The story follows a group of girls living on campus at the fictional Seven Oaks college. Violet Wister (Greta Gerwig), along with her entourage, the spry Heather (Carrie MacLemore) and killjoy Rose (Megalyn Echikunwoke) run an on campus suicide prevention program. This is just one part of a plan to raise the standards of the entire campus, hygiene and all. Violet’s word is taken as gospel amongst the group and seems to wield a hypnotic influence over them. Although the same cannot be said for the rest of the campus, the great unwashed who “haven’t come to realise their full potential.”

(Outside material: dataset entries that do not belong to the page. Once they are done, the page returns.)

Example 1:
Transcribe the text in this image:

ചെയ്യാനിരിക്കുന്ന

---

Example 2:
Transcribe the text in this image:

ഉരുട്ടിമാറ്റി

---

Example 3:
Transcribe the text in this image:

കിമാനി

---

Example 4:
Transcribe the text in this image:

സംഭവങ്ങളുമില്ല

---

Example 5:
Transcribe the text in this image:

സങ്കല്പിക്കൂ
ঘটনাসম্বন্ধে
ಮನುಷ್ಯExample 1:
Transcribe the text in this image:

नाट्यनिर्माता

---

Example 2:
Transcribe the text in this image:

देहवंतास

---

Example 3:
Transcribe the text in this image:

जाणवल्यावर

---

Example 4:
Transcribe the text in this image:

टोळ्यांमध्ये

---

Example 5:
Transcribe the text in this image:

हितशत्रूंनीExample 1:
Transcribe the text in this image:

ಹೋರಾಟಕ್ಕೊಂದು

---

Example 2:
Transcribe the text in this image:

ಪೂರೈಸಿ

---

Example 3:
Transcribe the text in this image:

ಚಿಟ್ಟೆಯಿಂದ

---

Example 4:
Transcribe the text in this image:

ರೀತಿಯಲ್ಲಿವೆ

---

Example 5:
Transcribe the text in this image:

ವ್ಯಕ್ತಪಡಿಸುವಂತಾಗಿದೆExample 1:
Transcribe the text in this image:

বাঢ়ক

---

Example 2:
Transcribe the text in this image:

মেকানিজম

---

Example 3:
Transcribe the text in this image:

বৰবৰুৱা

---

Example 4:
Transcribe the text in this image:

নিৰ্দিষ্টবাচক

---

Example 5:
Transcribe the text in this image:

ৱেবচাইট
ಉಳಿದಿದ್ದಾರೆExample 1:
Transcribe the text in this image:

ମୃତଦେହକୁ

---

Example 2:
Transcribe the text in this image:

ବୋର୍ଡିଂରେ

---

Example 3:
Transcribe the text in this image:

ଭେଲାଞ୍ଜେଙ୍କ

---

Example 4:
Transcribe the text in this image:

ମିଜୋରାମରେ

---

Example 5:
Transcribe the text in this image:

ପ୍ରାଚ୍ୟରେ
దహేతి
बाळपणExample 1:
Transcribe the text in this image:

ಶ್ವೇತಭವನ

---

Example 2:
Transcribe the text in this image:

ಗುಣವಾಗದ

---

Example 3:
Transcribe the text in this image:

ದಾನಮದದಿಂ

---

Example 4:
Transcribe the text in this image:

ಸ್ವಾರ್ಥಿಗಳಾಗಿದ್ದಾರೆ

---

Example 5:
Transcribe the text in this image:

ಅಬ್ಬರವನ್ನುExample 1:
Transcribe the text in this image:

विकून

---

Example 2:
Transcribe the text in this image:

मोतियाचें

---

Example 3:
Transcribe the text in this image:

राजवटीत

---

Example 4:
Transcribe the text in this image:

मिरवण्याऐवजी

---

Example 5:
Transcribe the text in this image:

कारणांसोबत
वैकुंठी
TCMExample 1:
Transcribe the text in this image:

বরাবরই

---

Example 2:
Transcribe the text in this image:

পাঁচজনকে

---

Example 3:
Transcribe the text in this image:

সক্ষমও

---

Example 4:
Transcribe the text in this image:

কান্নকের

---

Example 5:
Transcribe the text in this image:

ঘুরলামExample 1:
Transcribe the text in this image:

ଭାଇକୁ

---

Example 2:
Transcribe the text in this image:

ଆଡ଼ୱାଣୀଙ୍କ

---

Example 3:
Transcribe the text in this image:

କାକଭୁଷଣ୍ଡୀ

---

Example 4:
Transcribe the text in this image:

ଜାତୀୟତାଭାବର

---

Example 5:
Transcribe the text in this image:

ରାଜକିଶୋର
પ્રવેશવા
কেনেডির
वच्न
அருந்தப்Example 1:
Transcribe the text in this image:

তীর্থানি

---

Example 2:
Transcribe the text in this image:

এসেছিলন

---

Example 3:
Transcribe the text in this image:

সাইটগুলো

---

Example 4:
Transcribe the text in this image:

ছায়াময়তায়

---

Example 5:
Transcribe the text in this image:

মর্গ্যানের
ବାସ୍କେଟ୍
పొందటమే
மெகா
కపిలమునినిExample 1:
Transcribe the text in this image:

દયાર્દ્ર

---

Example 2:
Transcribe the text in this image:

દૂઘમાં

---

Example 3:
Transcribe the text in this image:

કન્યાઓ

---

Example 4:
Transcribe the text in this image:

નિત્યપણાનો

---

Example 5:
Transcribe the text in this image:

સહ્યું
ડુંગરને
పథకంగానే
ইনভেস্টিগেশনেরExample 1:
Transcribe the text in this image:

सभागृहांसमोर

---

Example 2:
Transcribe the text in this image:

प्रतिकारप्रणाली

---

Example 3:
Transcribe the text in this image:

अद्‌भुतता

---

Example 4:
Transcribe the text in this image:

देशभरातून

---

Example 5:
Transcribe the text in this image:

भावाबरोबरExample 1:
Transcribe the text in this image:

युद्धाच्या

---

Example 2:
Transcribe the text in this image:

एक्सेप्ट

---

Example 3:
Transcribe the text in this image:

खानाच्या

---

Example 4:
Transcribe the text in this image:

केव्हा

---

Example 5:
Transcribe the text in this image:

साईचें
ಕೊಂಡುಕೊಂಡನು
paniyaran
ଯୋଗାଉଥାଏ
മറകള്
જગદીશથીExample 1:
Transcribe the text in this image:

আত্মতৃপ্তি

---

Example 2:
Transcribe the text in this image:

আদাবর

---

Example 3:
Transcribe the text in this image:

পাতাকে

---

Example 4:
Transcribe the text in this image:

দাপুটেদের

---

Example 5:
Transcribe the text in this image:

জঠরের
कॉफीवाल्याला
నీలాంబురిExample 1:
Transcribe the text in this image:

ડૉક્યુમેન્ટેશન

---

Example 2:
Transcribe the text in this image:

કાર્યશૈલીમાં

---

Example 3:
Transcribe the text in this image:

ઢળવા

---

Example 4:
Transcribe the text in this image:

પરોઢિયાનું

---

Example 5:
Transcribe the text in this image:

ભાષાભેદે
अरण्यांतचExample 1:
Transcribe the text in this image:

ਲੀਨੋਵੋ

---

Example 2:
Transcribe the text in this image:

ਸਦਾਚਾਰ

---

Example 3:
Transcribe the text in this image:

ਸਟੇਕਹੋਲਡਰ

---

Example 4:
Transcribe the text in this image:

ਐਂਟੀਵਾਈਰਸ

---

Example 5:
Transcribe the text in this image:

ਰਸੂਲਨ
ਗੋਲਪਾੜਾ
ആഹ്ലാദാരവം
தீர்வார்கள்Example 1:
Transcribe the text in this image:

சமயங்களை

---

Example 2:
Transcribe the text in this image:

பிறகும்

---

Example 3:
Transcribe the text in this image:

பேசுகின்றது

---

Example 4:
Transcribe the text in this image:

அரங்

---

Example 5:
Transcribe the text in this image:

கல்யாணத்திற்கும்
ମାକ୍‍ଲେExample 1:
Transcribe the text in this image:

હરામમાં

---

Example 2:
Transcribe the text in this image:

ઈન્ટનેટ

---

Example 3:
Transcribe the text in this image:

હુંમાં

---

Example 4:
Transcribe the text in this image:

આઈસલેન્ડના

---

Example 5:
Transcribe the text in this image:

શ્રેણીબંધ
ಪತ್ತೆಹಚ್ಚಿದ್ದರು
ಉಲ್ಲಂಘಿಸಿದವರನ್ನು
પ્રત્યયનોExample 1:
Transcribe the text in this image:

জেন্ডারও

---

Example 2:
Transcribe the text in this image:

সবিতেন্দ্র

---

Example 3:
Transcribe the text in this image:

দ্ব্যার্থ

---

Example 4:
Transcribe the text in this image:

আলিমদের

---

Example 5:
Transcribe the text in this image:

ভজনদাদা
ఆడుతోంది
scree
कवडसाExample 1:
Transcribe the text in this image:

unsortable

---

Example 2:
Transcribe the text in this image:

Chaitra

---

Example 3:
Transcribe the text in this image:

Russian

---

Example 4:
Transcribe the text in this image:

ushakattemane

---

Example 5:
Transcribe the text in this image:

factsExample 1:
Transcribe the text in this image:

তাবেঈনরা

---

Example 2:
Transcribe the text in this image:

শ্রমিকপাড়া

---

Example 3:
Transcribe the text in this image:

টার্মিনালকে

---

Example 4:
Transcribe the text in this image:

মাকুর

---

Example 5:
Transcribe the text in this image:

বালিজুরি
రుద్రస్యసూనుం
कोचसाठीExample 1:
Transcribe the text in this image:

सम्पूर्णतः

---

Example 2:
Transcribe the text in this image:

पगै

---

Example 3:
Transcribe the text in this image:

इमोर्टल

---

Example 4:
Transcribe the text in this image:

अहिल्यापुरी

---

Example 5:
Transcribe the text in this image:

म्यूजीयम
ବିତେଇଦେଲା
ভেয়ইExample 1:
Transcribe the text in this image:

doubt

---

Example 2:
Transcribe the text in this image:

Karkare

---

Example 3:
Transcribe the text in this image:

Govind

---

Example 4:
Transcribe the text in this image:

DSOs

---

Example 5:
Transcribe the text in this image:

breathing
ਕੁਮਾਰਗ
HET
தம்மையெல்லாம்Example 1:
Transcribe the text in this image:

The welcoming of new girl Lily (Analeigh Tipton) into the group challenges the status quo. She is herself battling between feelings for the Frenchman Xavier (Hugo Becker) and the handsome Charlie (Adam Brody) who seems a bit of a player. And, as Violet’s odd theories become clear, Lily is torn between their impeccable logic and her own quiet scepticism.
This is a strange film which tends to get caught up in its own sense of whimsy. Working as a satire of the Ivy League colleges, it plays mostly on the delusions and pretentiousness of the privileged while also semi-praising their motives. Encompassing this, the campus’ timeless feel and the 50s-esque costumes serve to alienate it from reality. The issue of anal sex came as a surprise aswell but I won’t spoil too much.It is an interesting mix to be sure but the attempts in blending them ultimately seem laboured.
Regardless, there are some genuinely funny moments, Violet having the pick of the best lines. Unfortunately Gerwig’s glazed face and monotonous tone stifle some of the humour but her slightly delusional Violet still has a strange appeal. Tipton, in the other lead role, is decent enough. It is a pity then that the impressionable Lily isn’t really a very interesting person which means the film drifts at stages. That the background characters are little more than cardboard cutouts doesn’t help either.
All in all, Damsels in Distress is an interesting film even if it doesn’t quite gel as well as it should. It left me empty but it is worth a look.
Damsels in Distress will be theatrically released in Australiaon September 6 through Sony Pictures.